Il Cavallo in Italia? Un po’ di numeri.
Cosa significa parlare di cavallo in Italia? Qual’è la prima cosa alla quale pensiamo?
Dove lo collochiamo culturalmente? Generalmente la prima immagine che ci sovviene è quella di un
concorso di salto o di completo, delle divise delle fiamme oro o dei nostri cavalieri olimpionici che con
le uniformi delle nostre forze dell’ordine ci rappresentano nelle grandi competizioni internazionali. Un
tempo, oggi non più, un’altra immagine che ci sarebbe apparsa davanti agli occhi sarebbero stati i
pomeriggi all’ippodromo con le signore in cappello e provviste di binocolo che cercavano di avere
soddisfazione sulle proprie scommesse. Altra immagine che ci appare è quella della Federazione
Italiana Sport Equestri che sembra, almeno sulla carta, avere una forma “esclusiva” su questa
magnifica creatura. In realtà, anche se i numeri non sono sempre precisi, anche solo in maniera
approssimativa ci renderemmo conto che il mondo del cavallo è molto più ampio e complesso.

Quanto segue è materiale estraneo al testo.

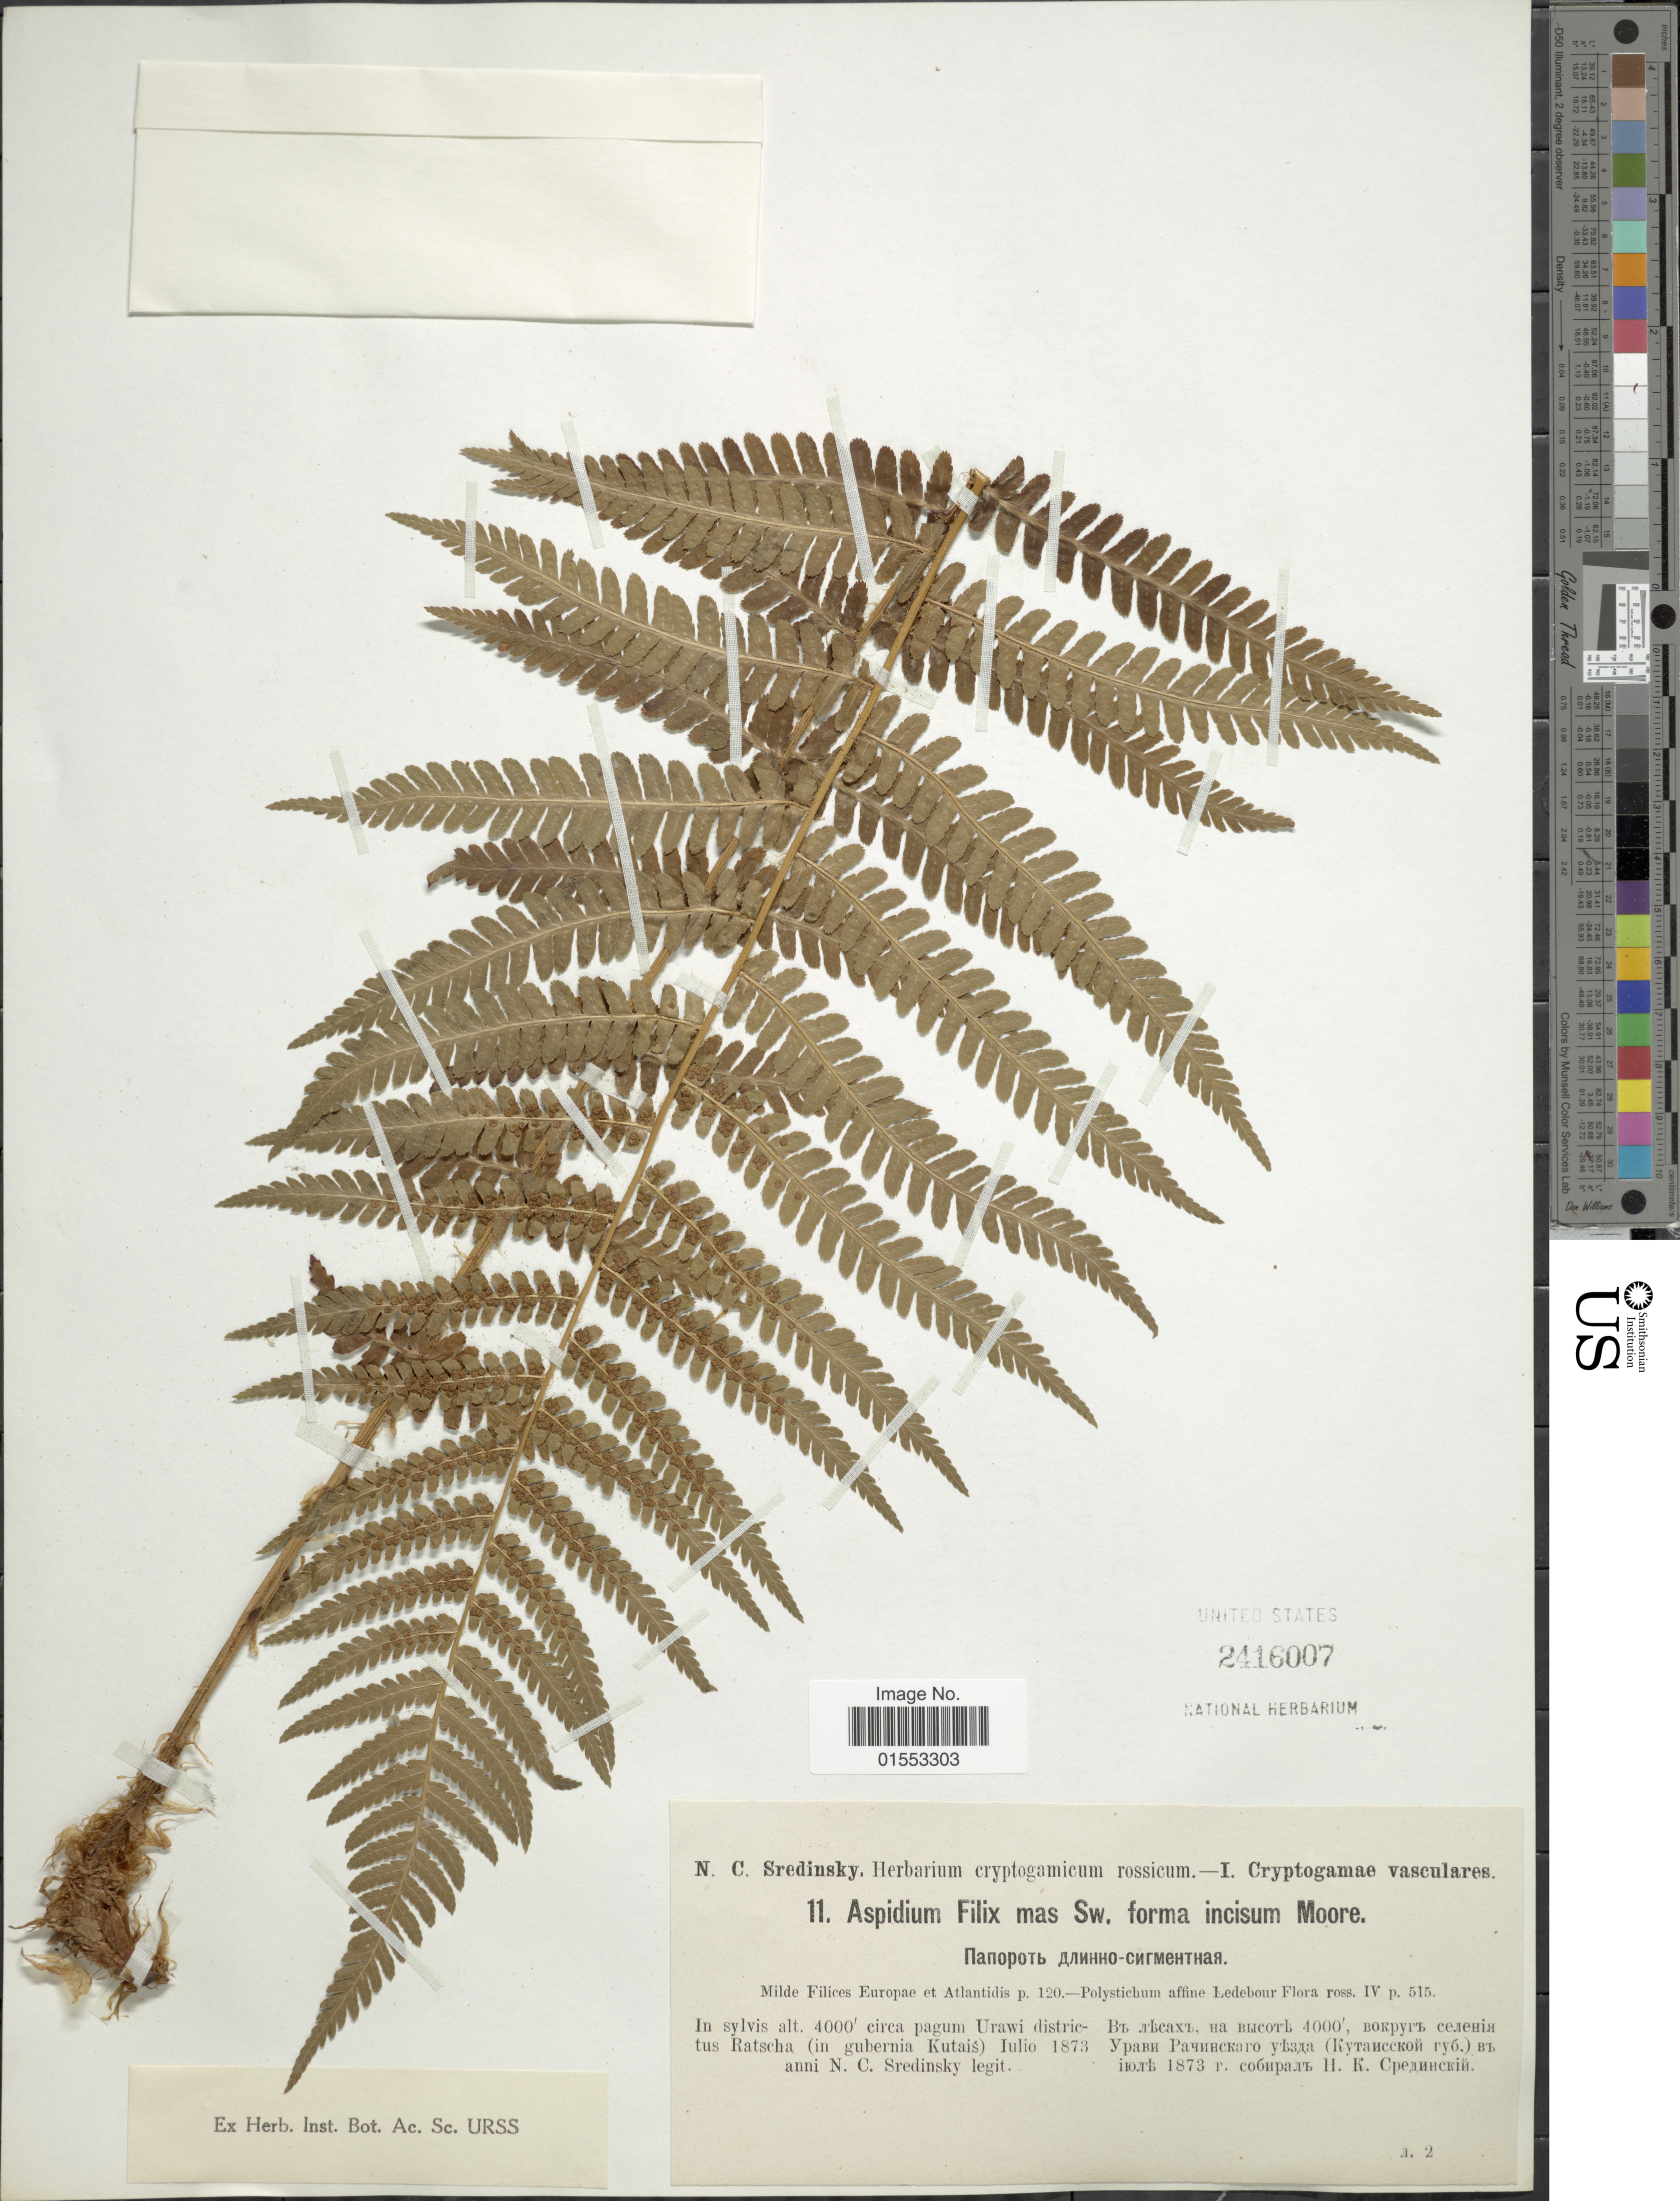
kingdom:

Ma, per un volta tralasciamo discipline, ippica, monta inglese, e americana e concentriamoci sui
numeri: in Italia, dati AIA (associazione Italiana Allevatori), nel 2023 erano registrati circa 490.000
equidi di cui 365.414 cavalli, la parte restante è costituita da muli e asini. Di questi 365.414 cavalli
234.735 sono non DPA (Non destinati alla produzione alimentare. – Nda) e quindi destinati ad attività
ludica, sportiva o animale di compagnia. In Fise al 30 sett. 2023, quindi nello stesso anno erano
registrati 37.659 cavalli che influiscono all’incirca un 10% sulle cifre complessive, una quota
importante che, pur essendo significativa, non copre tutto il panorama equestre. Il resto del comparto
degli equidi non DPA rappresentato da almeno altri 197.076 è spartito in maniera importante tra
un’altra federazione, la Fitetrek Ante (Federazione Italiana Turismo Equestre eTrek e Ante) e una
miriade di EPS (Enti di Promozione Sportiva, in Italia ce ne sono 15 riconosciuti dal CONI) che
assorbono assieme all’ippica il resto degli equidi molti dei quali, non avendo una pura vocazione
sportiva nei ruoli federali, possono avere anche una destinazione all’uso alimentare – DPA. Questa
lunga premessa per porre l’accento su un problema importante, una visione ad ampio spettro di
questo mondo. Nonostante l’orgoglio per i nostri splendidi atleti federali, non posso non vedere delle
potenzialità inespresse. Il mondo equestre dovrebbe essere al giorno d’oggi un mondo molto più
inclusivo e non più, come un tempo, esclusivo. La Fise nel 2023 contava 135.917 iscritti e tra questi
annoveriamo bambini, principianti ed un enorme popolo di cavalieri o futuri tali che, a questo punto
condividerebbero, se stessimo all’aridità dei numeri, 1 cavallo Fise ogni 5 persone, ma il problema non
è questo, bensì la mancata proiezione nel futuro di un mondo con un potenziale enorme ma che
sembra, per i media e per il mondo equestre ufficiale, non avere un reale valore e peso pur
rappresentando più dell’80% del mondo equestre.
Eppure i cavali ci sono ed anche i cavalieri, allora come far diventare la più prestigiosa realtà equestre
italiana non più esclusiva ma inclusiva? Come possiamo mettere al centro di questo grande
patrimonio il cavallo rendendogli gli enormi meriti che ha? La Legge del 2021 inerente il cavallo atleta
è stato un passo avanti, ma include tutti i cavalli o solo quel 10% della federazione. Aumentare nel
2025 le spese di iscrizione e tesseramento di atleti e cavalli in FISE è stato un atto inclusivo o
esclusivo? E’ possibile una visione più ampia e diversa di questo mondo che possa organizzare e
rendere corale il sentimento di tutti i cavalieri, qualunque sia la loro estrazione e formazione? Ci
vorrebbe un visionario, una figura in grado di vedere dentro questo mondo e oltre, in grado di
coniugare le esigenze dei cavalli rendendo loro un contenitore nel quale essere riconosciuti.